● Textabschnitt:
Die persönlichen Treffen – untereinander oder mit Kunden – gestalten sich nun noch herzlicher und in Hinblick auf die Zusammenarbeit noch effizienter. Wir haben das Glück, sehr angenehme Räumlichkeiten in einem denkmalgeschützten Haus und nur wenige Schritte vom Genfer See entfernt zu haben.

 

Welche Arbeiten klappen problemlos?

Nach einigen Tagen ist der Austausch zwischen der Agentur, Kunden und Lieferanten wieder intakt und die Mandate, die momentan nicht auf Eis gelegt wurden, werden problemlos fortgesetzt.

 

Gibt es etwas, was sogar einfacher oder produktiver funktioniert im heimischen Büro?

Auch wenn unsere Agentur nicht in einem Openspace untergebracht ist, sondern mit separaten Büros ausgestattet ist, ermöglicht uns die Arbeit zu Hause, dass wir seltener unterbrochen werden und uns daher besser auf unsere täglichen Aufgaben konzentrieren können. Wir sind aber natürlich nicht von der Aussenwelt abgeschnitten. Verschiedene Tools ermöglichen es uns, schnell auf Anfragen von Kollegen zu reagieren oder unsere verschiedenen laufenden Projekte operativ zu verwalten. Darüber hinaus sparen wir Zeit, da wir nicht mehr herumreisen.

● Aufgabe:
Schreib den Text über die Arbeit der Agentur im Homeoffice nach seinem letzten Satz weiter.

● Datenauszug:

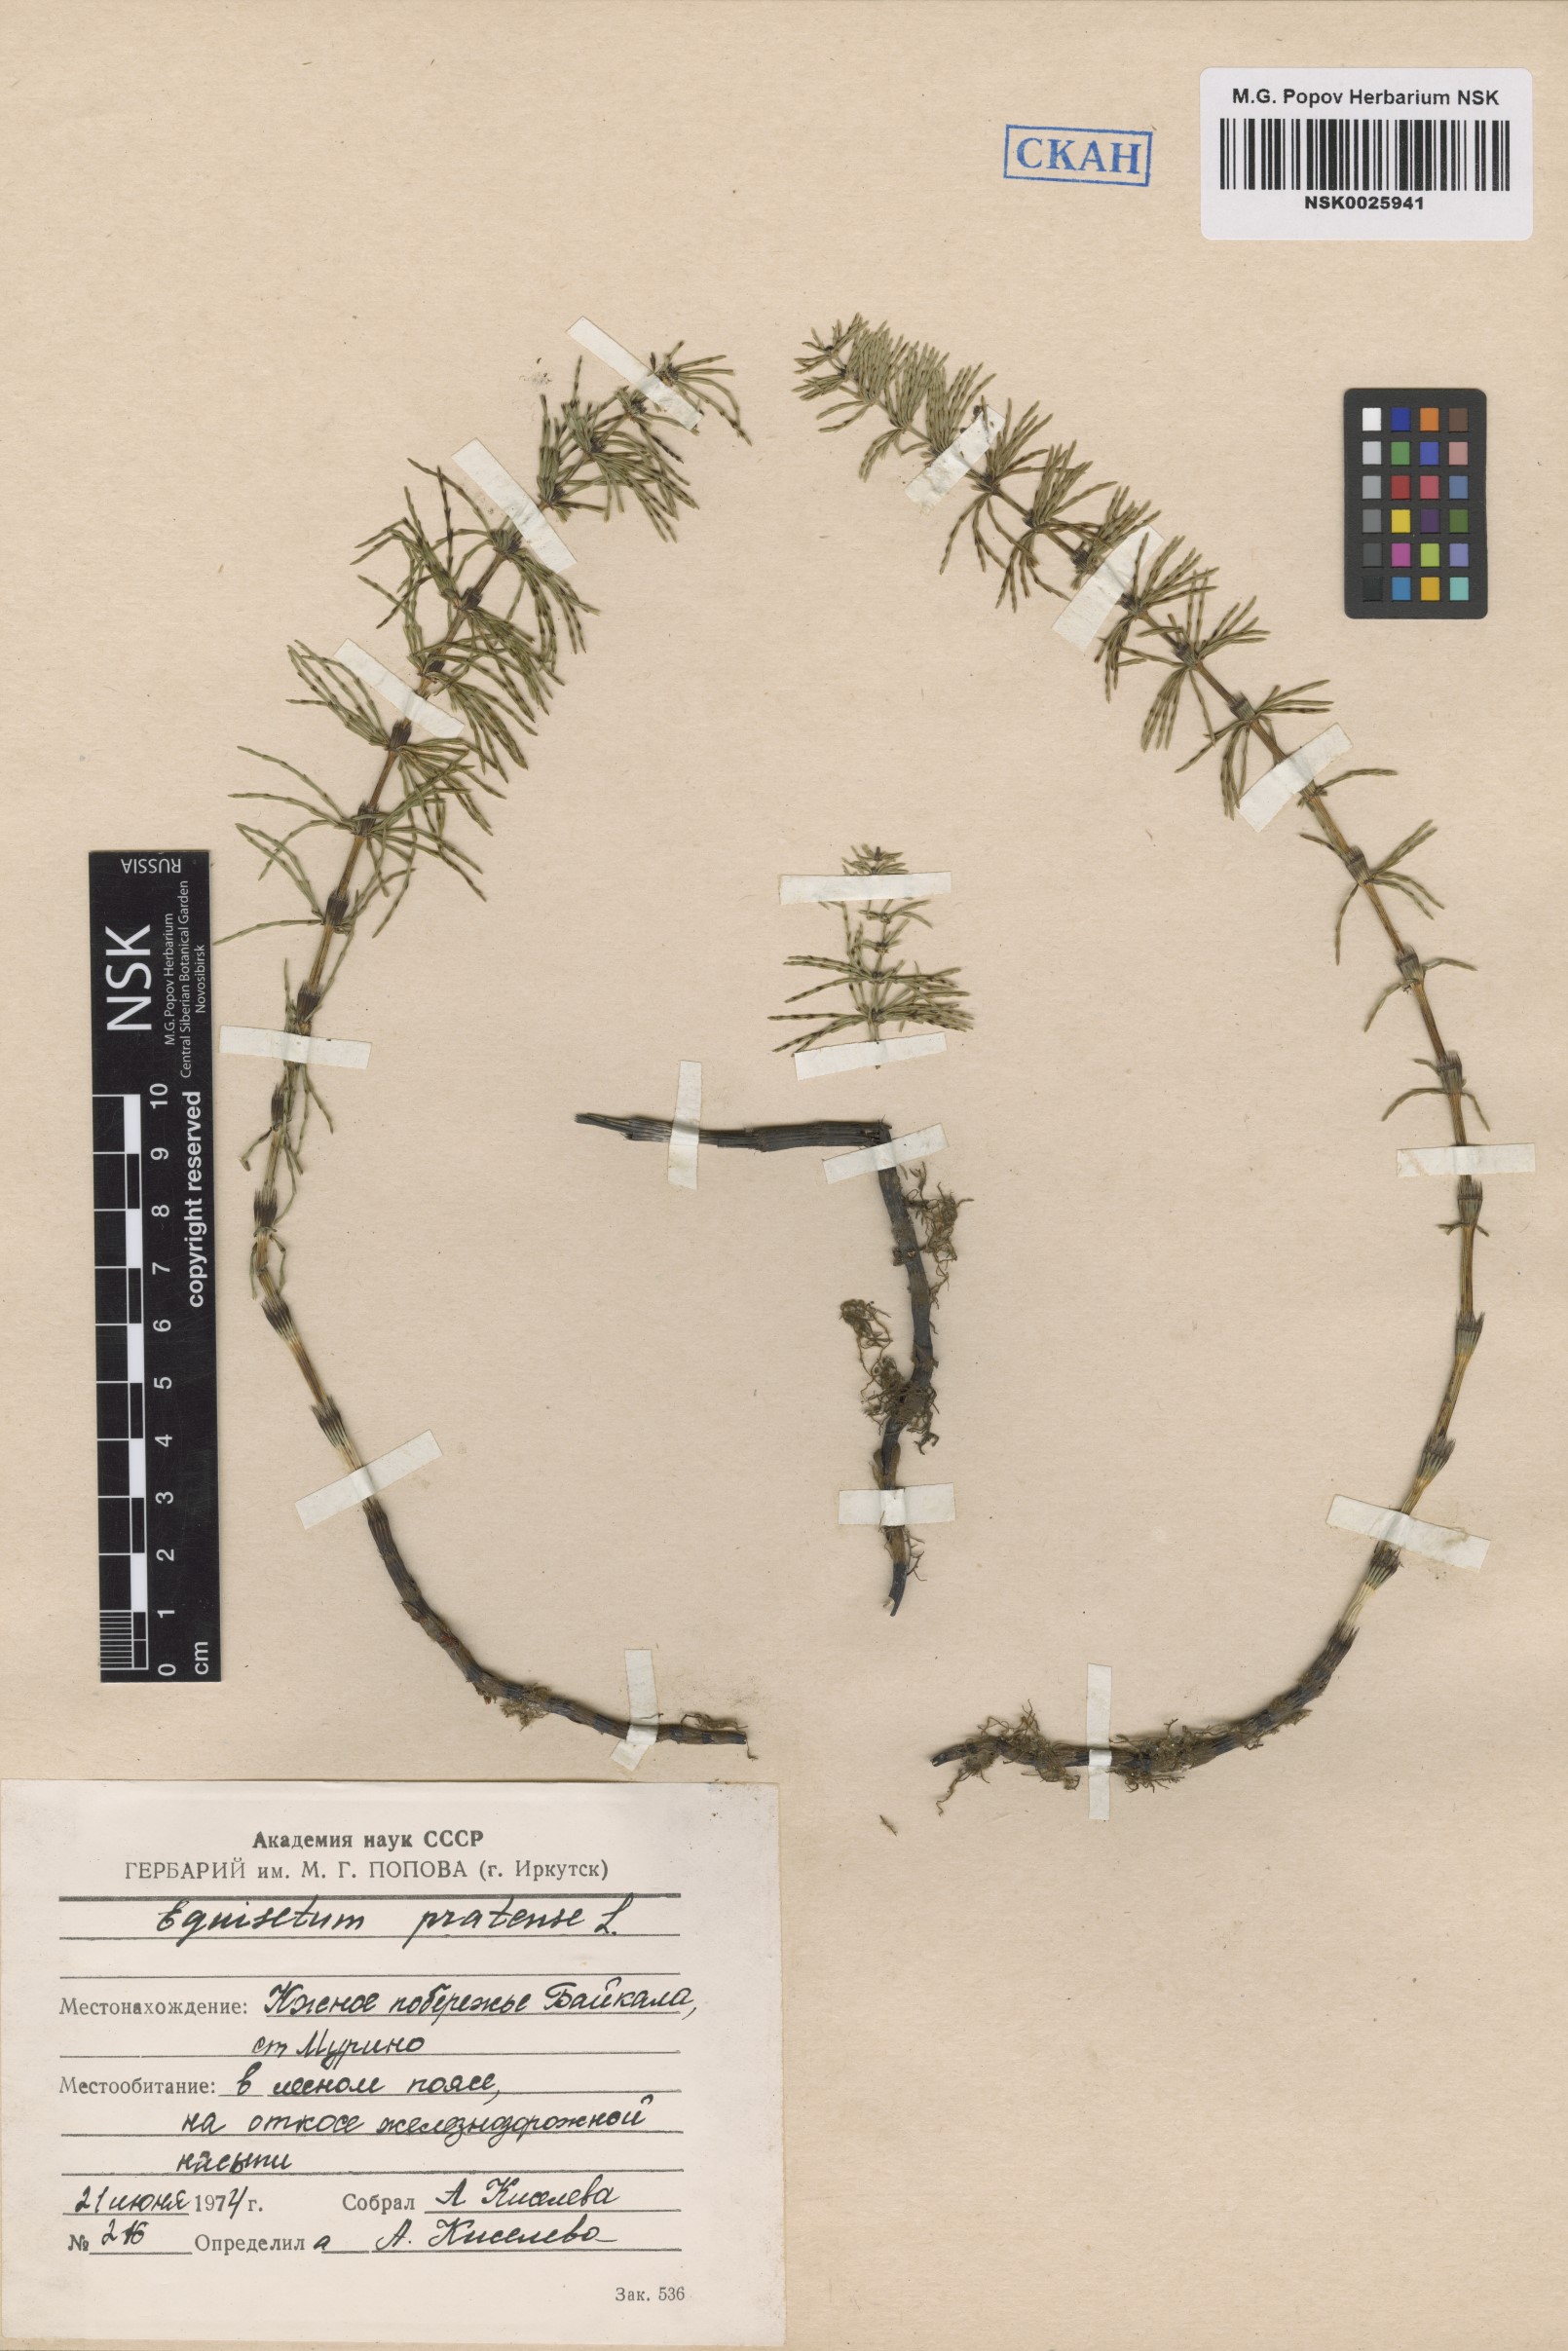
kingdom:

● Lösung:
 

Sollte die Homeoffice-Phase länger dauern: Was tun sie dagegen, dass Ihnen nicht die Decke auf den Kopf fällt?

Solange noch möglich, jogge ich mir jeden Morgen den Kopf klar.

 

Was vermissen Sie am meisten am physischen Berufsalltag?

Täglicher Humor, Smalltalks und Aperitifs nach der Arbeit am Freitag in der Agentur! Nach einer Woche Homeoffice vermisse ich vor allem diese persönlichen Kontakte sehr.

 

Denken Sie, dass Ihre Agentur unbeschadet aus der Krise herauskommt?

Seit ihrer Gründung im Jahr 1931 hat Trio etliche Glanzperioden erlebt, aber auch Mangelzeiten während des Zweiten Weltkrieges, Feuer und Flammen bei einem Brand, der in den sechziger Jahren ihre Büros verwüstete, oder die massive Rezession in den neunziger Jahren. Die Geschichte hat uns gelehrt, dass jede Krise temporär ist. Die aktuelle Krise wird die Agentur sicherlich verändern und die laufende Entwicklung beschleunigen, doch wir werden alles tun, um noch lange die älteste Werbeagentur der Schweiz zu bleiben!

 

Bekanntlich hat alles auch seine positiven Seiten. Was ist es in Ihrer aktuellen Homeoffice-Situation?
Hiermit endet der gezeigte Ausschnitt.